Work order: Return every line from the records below with the string "documentclass".

Data under study:
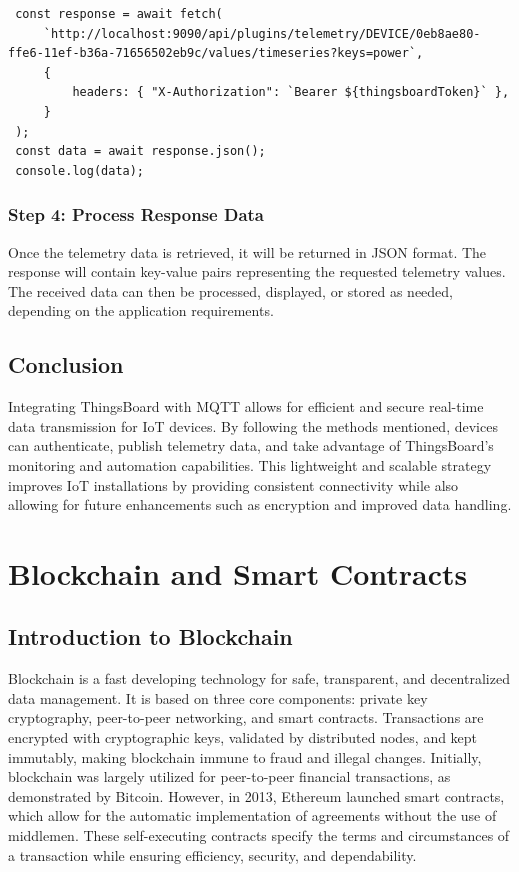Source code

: \documentclass[a4paper,12pt]{report}
\begin{document}
 \begin{lstlisting}
 const response = await fetch( 
     `http://localhost:9090/api/plugins/telemetry/DEVICE/0eb8ae80-ffe6-11ef-b36a-71656502eb9c/values/timeseries?keys=power`,
     {
         headers: { "X-Authorization": `Bearer ${thingsboardToken}` },
     }
 );
 const data = await response.json();
 console.log(data);
 \end{lstlisting}
 
 \subsection{Step 4: Process Response Data}
 Once the telemetry data is retrieved, it will be returned in JSON format. The response will contain key-value pairs representing the requested telemetry values. The received data can then be processed, displayed, or stored as needed, depending on the application requirements.
 \section{Conclusion}
 Integrating ThingsBoard with MQTT allows for efficient and secure real-time data transmission for IoT devices. By following the methods mentioned, devices can authenticate, publish telemetry data, and take advantage of ThingsBoard's monitoring and automation capabilities. This lightweight and scalable strategy improves IoT installations by providing consistent connectivity while also allowing for future enhancements such as encryption and improved data handling.

\chapter{Blockchain and Smart Contracts}
\section{Introduction to Blockchain}
Blockchain is a fast developing technology for safe, transparent, and decentralized data management. It is based on three core components: private key cryptography, peer-to-peer networking, and smart contracts\cite{swan2016blockchain}. Transactions are encrypted with cryptographic keys, validated by distributed nodes, and kept immutably, making blockchain immune to fraud and illegal changes\cite{tern2021survey}.
Initially, blockchain was largely utilized for peer-to-peer financial transactions, as demonstrated by Bitcoin.  However, in 2013, Ethereum launched smart contracts, which allow for the automatic implementation of agreements without the use of middlemen\cite{yuan2018shadoweth}.  These self-executing contracts specify the terms and circumstances of a transaction while ensuring efficiency, security, and dependability\cite{falazi2020smart}.
\end{document}
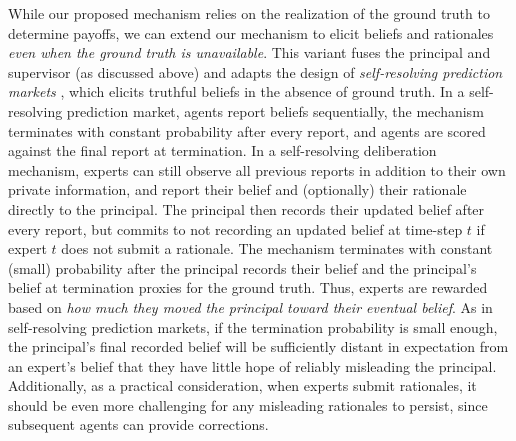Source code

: \documentclass{winnower}
\begin{document}
While our proposed mechanism relies on the realization of the ground truth to determine payoffs, we can extend our mechanism to elicit beliefs and rationales \emph{even when the ground truth is unavailable}. This variant fuses the principal and supervisor (as discussed above) and adapts the design of \emph{self-resolving prediction markets} \citep{srinivasan2023selfresolving}, which elicits truthful beliefs in the absence of ground truth. In a self-resolving prediction market, agents report beliefs sequentially, the mechanism terminates with constant probability after every report, and agents are scored against the final report at termination. In a self-resolving deliberation mechanism, experts can still observe all previous reports in addition to their own private information, and report their belief and (optionally) their rationale directly to the principal. The principal then records their updated belief after every report, but commits to not recording an updated belief at time-step $t$ if expert $t$ does not submit a rationale. The mechanism terminates with constant (small) probability after the principal records their belief and the principal's belief at termination proxies for the ground truth. Thus, experts are rewarded based on \emph{how much they moved the principal toward their eventual belief}. As in self-resolving prediction markets, if the termination probability is small enough, the principal's final recorded belief will be sufficiently distant in expectation from an expert's belief that they have little hope of reliably misleading the principal. Additionally, as a practical consideration, when experts submit rationales, it should be even more challenging for any misleading rationales to persist, since subsequent agents can provide corrections.
\end{document}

Answer box:
: \documentclass[a4paper,12pt]{report}
: \documentclass{winnower}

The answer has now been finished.